The music of Benjamin Finger is often like a mash of dissociated elements, torn from their original source and desperately trying to incorporate themselves in new pieces. Fragments of drumbeat enter at jarring tempos, melodies make wary ascensions on tenuous foundations of free-flowing harmonies, and the album works best when you can really hear the music hesitantly assembling itself – staggering to its feet and collapsing in on itself in an eternal cycle of trial and error.
Ambient electronica is at the core of all this: synthesisers and electro-beats placed in the complementary company of acoustic guitars, pianos, glockenspiels and various other pieces of acoustic instrumentation. It’s a similar timbral palette to that utilised by the likes of Four Tet and Solar Fields, although the context in which it is used puts a lot of distance between Finger and these artists. Ever during its most beat-driven stretches, For You, Sleepsleeper never feels like music to dance to – it’s too brittle, and each metronomic bass drum thump brings the compositions ever closer to the inevitable collapse.

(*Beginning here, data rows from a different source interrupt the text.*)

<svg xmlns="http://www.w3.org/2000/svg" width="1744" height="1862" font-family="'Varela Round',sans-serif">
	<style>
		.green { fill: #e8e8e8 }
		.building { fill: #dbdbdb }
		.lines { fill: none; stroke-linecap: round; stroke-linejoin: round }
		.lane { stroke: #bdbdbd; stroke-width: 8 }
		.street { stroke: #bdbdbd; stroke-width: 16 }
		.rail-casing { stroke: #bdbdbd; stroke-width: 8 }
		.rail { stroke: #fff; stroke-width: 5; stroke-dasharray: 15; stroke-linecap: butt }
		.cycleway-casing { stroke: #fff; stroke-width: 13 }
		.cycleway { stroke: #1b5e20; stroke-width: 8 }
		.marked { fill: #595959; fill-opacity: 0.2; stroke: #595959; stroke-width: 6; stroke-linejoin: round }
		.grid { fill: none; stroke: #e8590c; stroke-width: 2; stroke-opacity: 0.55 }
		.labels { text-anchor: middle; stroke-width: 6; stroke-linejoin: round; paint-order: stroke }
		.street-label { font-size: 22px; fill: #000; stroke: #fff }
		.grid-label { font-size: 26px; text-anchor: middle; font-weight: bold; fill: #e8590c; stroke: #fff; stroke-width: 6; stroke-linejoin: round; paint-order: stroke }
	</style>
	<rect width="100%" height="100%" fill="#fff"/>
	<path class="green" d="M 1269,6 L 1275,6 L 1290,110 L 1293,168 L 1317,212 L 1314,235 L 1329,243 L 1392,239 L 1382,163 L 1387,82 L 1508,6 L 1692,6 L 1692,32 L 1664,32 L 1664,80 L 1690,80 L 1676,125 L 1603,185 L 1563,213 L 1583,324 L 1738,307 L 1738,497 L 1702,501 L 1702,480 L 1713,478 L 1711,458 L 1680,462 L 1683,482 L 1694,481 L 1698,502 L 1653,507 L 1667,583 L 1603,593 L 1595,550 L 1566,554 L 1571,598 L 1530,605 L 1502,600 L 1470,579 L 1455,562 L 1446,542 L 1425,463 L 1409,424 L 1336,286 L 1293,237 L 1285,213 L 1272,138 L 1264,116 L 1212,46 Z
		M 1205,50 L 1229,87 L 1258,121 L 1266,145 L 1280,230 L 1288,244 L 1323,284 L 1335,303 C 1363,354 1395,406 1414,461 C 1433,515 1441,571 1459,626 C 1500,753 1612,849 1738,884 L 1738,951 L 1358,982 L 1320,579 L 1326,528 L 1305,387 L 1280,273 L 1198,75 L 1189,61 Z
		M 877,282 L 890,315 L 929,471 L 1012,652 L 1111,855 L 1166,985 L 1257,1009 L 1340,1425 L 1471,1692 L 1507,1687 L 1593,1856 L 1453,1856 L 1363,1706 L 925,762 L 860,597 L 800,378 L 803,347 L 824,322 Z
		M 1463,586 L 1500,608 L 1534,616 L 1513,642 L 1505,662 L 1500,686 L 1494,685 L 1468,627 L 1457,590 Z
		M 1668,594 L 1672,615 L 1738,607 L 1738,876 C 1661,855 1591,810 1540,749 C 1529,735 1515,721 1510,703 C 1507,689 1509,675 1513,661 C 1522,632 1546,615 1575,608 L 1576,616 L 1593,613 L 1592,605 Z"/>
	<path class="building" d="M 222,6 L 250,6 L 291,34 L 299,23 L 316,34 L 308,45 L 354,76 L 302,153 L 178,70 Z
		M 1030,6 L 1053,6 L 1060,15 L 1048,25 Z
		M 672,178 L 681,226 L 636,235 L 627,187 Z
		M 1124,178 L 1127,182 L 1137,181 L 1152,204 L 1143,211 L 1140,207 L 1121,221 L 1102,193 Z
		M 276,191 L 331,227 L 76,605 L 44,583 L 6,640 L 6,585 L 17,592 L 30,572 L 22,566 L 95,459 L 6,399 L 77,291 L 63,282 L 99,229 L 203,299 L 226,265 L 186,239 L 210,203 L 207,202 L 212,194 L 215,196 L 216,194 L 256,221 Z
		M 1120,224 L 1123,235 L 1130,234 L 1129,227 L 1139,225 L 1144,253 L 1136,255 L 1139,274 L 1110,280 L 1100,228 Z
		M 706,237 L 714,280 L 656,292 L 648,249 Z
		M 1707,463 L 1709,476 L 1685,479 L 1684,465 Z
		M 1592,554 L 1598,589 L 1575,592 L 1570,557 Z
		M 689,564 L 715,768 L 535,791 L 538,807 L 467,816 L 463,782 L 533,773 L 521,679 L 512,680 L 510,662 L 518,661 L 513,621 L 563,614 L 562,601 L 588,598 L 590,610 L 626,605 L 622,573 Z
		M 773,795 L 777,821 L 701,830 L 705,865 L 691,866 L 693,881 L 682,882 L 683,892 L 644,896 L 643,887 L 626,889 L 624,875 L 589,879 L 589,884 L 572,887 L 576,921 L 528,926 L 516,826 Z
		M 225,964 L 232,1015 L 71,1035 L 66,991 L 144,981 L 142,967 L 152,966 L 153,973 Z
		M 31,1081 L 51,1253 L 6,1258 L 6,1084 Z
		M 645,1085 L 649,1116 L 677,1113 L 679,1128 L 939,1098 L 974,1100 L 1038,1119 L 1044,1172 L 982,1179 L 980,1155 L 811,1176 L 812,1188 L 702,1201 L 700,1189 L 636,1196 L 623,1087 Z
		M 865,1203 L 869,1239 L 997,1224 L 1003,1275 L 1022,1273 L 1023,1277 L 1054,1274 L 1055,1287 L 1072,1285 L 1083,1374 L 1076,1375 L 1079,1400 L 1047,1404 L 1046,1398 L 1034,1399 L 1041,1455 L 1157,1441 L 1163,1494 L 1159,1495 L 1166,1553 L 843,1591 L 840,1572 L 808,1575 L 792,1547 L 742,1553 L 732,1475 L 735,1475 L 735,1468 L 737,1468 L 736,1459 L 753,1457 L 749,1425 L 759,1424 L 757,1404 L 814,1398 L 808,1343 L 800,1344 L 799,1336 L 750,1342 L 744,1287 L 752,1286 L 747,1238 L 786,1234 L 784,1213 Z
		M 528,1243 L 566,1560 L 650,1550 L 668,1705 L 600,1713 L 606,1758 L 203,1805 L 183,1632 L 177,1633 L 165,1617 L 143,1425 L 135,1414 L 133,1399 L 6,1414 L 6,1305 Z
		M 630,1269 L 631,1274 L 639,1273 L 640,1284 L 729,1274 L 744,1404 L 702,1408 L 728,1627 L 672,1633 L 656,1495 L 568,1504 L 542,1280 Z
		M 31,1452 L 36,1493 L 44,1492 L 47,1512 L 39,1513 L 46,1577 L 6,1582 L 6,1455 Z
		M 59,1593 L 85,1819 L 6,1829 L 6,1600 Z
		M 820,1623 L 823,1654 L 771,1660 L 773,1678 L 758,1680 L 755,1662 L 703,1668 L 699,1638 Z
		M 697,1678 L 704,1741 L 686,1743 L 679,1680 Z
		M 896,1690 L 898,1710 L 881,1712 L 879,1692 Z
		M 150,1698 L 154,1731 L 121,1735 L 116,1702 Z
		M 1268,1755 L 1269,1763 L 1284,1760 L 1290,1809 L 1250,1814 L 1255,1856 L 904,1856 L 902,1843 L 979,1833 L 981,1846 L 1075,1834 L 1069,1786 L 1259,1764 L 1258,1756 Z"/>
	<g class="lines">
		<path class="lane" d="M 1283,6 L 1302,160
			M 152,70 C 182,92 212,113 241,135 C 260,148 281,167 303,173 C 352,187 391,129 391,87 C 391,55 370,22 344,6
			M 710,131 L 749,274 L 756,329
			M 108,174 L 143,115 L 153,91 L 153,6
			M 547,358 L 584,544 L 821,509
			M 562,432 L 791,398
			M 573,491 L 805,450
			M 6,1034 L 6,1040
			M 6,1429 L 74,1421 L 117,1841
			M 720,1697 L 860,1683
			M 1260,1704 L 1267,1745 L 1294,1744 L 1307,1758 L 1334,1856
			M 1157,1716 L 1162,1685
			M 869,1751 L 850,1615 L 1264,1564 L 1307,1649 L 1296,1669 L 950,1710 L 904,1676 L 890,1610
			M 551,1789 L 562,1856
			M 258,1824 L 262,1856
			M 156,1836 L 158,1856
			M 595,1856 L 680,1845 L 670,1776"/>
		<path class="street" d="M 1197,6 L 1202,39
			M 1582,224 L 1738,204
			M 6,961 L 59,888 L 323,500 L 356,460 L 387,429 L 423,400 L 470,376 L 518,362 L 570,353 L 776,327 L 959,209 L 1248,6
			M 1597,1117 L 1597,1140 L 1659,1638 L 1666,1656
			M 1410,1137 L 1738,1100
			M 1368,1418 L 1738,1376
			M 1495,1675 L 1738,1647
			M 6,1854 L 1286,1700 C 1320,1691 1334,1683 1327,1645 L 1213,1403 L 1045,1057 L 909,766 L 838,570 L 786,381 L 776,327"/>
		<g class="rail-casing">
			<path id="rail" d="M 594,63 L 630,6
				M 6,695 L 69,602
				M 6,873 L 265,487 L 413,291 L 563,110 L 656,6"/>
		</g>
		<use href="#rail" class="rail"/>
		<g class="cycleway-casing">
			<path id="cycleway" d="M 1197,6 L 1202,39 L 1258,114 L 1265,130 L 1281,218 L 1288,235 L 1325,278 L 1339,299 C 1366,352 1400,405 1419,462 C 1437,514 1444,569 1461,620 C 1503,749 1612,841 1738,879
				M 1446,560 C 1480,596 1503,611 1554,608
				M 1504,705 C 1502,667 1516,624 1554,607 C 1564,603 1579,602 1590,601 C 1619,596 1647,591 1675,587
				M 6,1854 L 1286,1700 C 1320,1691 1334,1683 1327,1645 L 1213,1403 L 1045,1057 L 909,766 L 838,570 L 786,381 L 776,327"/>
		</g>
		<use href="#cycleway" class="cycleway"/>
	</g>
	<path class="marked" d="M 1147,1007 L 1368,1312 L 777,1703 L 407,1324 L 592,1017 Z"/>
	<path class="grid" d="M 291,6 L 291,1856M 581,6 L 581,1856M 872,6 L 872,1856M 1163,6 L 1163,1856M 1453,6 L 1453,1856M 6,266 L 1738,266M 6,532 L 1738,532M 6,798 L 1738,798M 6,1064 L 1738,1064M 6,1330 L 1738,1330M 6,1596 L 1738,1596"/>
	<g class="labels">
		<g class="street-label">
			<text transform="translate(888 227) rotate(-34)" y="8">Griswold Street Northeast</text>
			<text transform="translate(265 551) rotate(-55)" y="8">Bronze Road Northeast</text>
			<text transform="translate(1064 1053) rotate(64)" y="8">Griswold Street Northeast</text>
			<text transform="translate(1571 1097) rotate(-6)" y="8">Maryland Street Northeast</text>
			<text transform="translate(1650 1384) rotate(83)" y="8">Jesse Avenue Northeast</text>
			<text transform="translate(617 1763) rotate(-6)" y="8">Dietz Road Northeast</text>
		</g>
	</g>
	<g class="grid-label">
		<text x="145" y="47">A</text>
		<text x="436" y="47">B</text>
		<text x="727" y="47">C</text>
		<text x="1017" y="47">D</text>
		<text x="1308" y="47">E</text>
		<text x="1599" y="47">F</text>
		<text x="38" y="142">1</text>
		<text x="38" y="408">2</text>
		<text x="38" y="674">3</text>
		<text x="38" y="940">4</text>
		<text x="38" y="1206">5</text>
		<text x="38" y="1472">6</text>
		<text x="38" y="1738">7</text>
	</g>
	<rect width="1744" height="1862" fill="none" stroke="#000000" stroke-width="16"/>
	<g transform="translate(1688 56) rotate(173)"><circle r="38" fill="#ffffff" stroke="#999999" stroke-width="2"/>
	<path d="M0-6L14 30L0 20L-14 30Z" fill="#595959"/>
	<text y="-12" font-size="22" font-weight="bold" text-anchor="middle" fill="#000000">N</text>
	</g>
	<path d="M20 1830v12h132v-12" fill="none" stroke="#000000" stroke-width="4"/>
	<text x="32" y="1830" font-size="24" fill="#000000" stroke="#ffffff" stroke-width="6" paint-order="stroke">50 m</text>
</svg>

In fact, the more assertive the album sounds, the less interesting it becomes – rhythm is occasionally granted too much of a foothold, steering the music into floaty, directionless jams that pale in comparison to the album’s more careful and delicate compositions. Thankfully, these are rare enough to ignore for the most part (“Without Finger Features” and “Drowned In Elbows” are the only two main culprits), and overall, For You, Sleepsleeper leaves the listener charmed by and addicted to its hesitance and fragility.